▸ **What to produce**:
Exact reproduction of the listing is required. Pictures are not reproduced.

▸ **Input**:
[Start of Attachment]
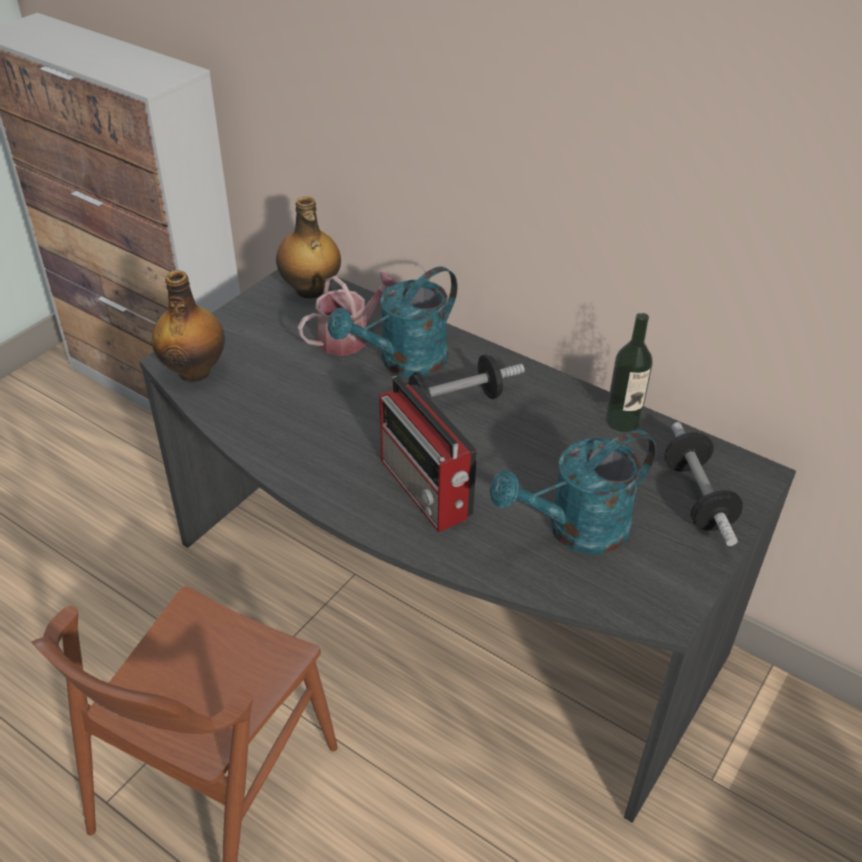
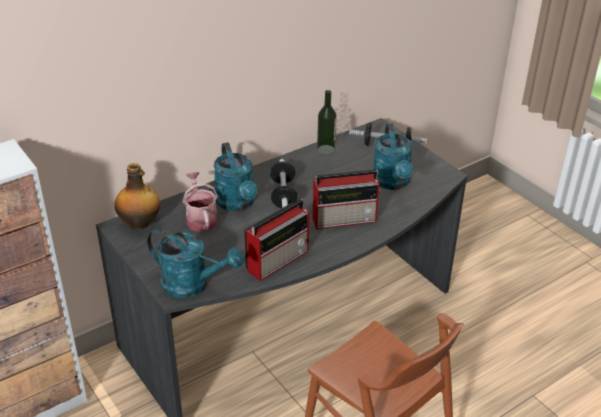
camera: 70 degrees left, 5 degrees down
bottle [152,270,225,382] -> turquoise watering can [147,228,243,298]
none -> radio [244,199,309,281]

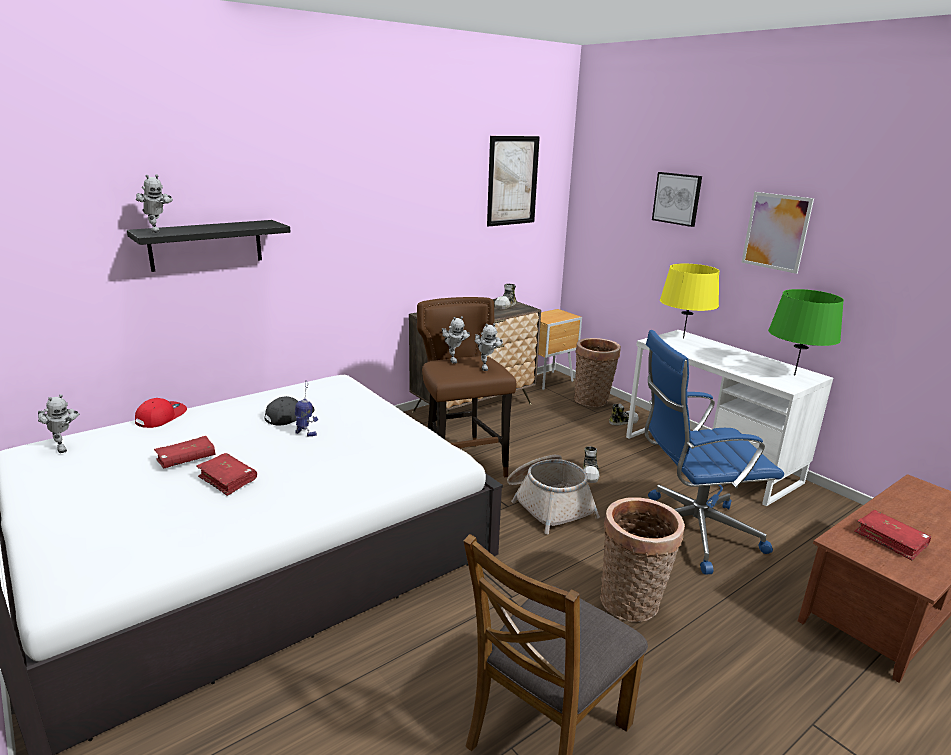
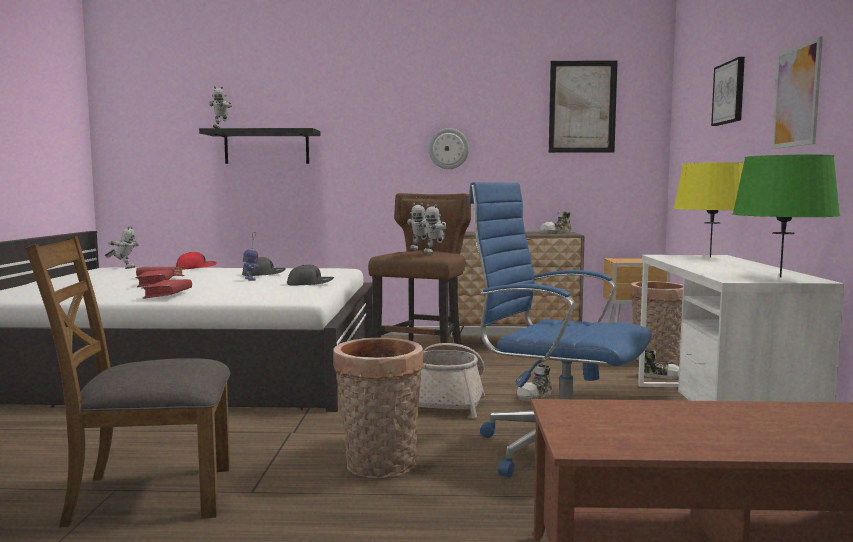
camera: 40 degrees right, 15 degrees down
toy robot [38,394,79,453] -> toy robot turned 75 degrees counterclockwise [105,226,139,269]
red book [854,510,932,561] -> red book moved to [141,279,192,299]
none -> grey cap [287,265,334,286]
none -> wall clock [428,128,469,169]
[End of Attachment]
▸ **Answer box**:
camera: 70 degrees left, 5 degrees down
bottle [152,270,225,382] -> turquoise watering can [147,228,243,298]
none -> radio [244,199,309,281]

camera: 40 degrees right, 15 degrees down
toy robot [38,394,79,453] -> toy robot turned 75 degrees counterclockwise [105,226,139,269]
red book [854,510,932,561] -> red book moved to [141,279,192,299]
none -> grey cap [287,265,334,286]
none -> wall clock [428,128,469,169]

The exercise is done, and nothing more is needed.